Dynamics AX 2012 Compile Times
Filed under: #daxmusings #bizapps
As I’m sure most of you are aware, compile times in Dynamics AX 2012 are a concern with more functionality being added. Especially on our build environments, which are (non-optimized) virtual machines, we are looking at around 3 hours for AX 2012 RTM/FPK and around 5 hours for R2. There have been discussions on the official Microsoft Dynamics AX Forums about this very topic, and there seem to be huge differences in experiences of compile times. After a lot of discussion with other people on the forums, and consequent chats with Microsoft people that are “in the know”, I think it’s pretty clear which areas one needs to focus on to optimize compile times.
1) The AX compiler was originally built when there was no talk about multi-core. So, as a result, you’ve probably noticed a compile only uses one thread. With today’s trend of more cores but at lower clock speeds, an “older” machine (CPU type) may possibly perform better than a new one, or a desktop machine may perform better than a high-end server. 2) The communication between AX and SQL is critical.

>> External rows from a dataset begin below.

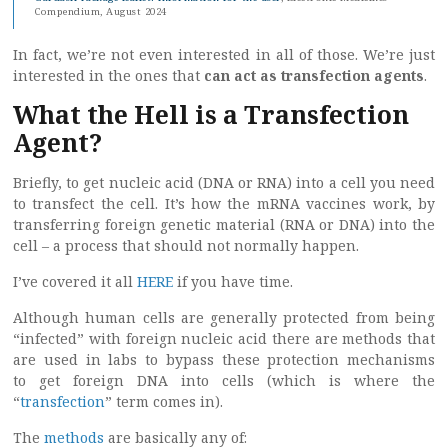
Compendium, August 2024
In fact, we’re not even interested in all of those. We’re just
interested in the ones that
can act as transfection agents
.
What the Hell is a Transfection
Agent?
Briefly, to get nucleic acid (DNA or RNA) into a cell you need
to transfect the cell. It’s how the mRNA vaccines work, by
transferring foreign genetic material (RNA or DNA) into the
cell – a process that should not normally happen.
I’ve covered it all
HERE
if you have time.
Although human cells are generally protected from being
“infected” with foreign nucleic acid there are methods that
are used in labs to bypass these protection mechanisms
to get foreign DNA into cells (which is where the
“
transfection
” term comes in).
The
methods
are basically any of:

The communication with the model store is critical (AOS gets the source code from the model store, compiles it, puts the binaries back in the model store). 3) The model store is in SQL so SQL has to perform optimally.
To this end, I set out to build one of our customer’s code bases (AX 2012 RTM CU3, no feature pack) on an “experimental” build machine. This code base has been taking an average compile time of 3 to 3.2 hours every time on our virtual AOS connected with physical SQL.
The new setup? A Dell Latitude E6520 laptop:
- Core i7-2760QM CPU @ 2.4GHz, 4 Cores, 8 Logical Processors
- 8 GB memory
- High performance SSD (Samsung 840 Pro), 256GB
- Windows Server 2012, SQL 2012, AX 2012 RTM CU4
Besides this hardware (2.4ghz clock speed - number of cores doesn’t matter, SSD to maximize SQL throughput), the key elements of our setup are putting the AOS and the SQL server both on this same machine, and disabling TCP/IP in the SQL server protocols so that it uses shared memory instead. This is the least overhead you can possibly get between the AOS and SQL.
The difference in compile time is staggering. I actually ran it multiple times because I thought I had done something wrong. However, since this is an automated build using TFS, I know the steps and code and everything else is EXACTLY the same by definition. So…. drumroll! (Note I didn’t list some extra steps being done in the automated build explicitly so that’s why it may not seem to add up…)
|Old Build Server||New Build Server|
|Remove old models||00:00:27||00:00:03|
|Synchronize (remove old artifacts from DB)||00:06:52||00:05:57|
|Import XPOs from TFS||00:13:17||00:03:55|
|Import VS Projects||00:00:29||00:00:11|
|Synchronize (with new data model)||00:05:42||00:01:55|
|Export Built Model||00:00:42||00:00:12|
|Total Build Time||03:14:43||01:00:59|
So yes, the compile time got down to 41 minutes! We’ve actually switched using this machine somewhat permanently for a few customers, we’ll be switching more. Now I need another machine for R2 compiles :-) I will post the compile times for R2 when I get to those.